Same for taco night. Some ideas are cucumbers, tomatoes, avocado, mushrooms, black beans, and corn. Remember to pile the veggies on your own pizza and tacos as well.

Keep trying

Don't give up. The experts say it takes something like 10 or 11 tries before a kid will accept a new food. Space out the introduction of new foods, and mix it up in fun ways. If your child is older, take him to the grocery store and let him pick out a new fruit or vegetable to try.

Hide the vegetables

Puree vegetables in things your child likes such as pasta sauce. Offer pureed vegetable soups with bread for dipping. Make fruit smoothies with veggies mixed in. Easy vegetables for smoothies are softened carrots or sweet potatoes, greens, beets and cucumbers.

Get the kids involved

Let your kids help with the grocery shopping and cooking. Ask them what they want to eat and try to accommodate in a healthy way.

Watch your tone and set the expectation

Trying new foods and recipes is fun! Share that enthusiasm with the kids.

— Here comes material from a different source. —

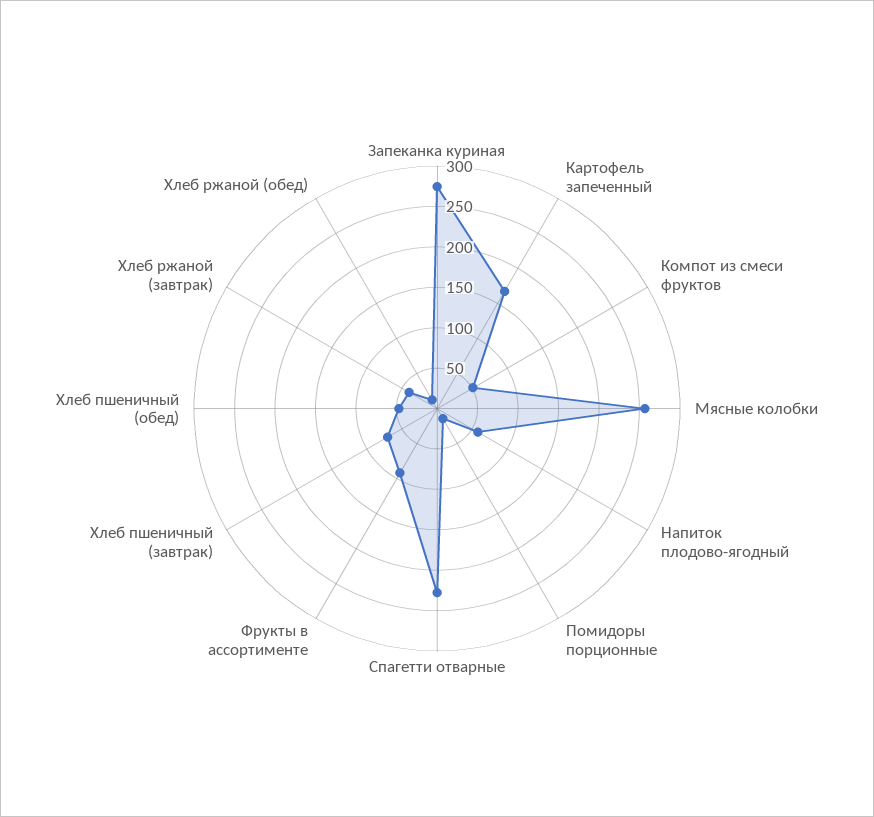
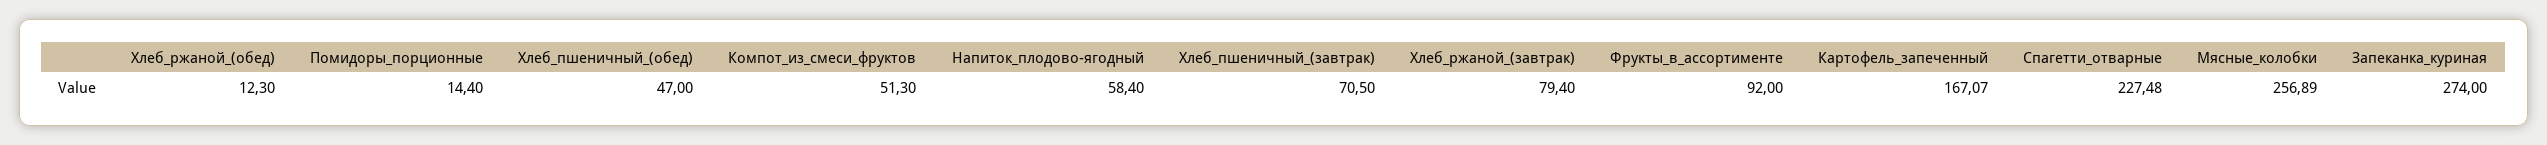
Хлеб ржаной (завтрак): 40 -> 79.4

Offer healthy choices with an even tone. Try not to sound like you're expecting them to say "no." Give them choices between two things you find acceptable.

Bribe them

If all else fails, bribery usually works. Put the broccoli on the plate first, and only when that's gone do you get the mac and cheese. I keep dessert treats at home that I approve of, and if the plate is clean, they get dessert. But only if the plate is clean!


What works for you? What do you do to combat the influences of school, parties and commercials?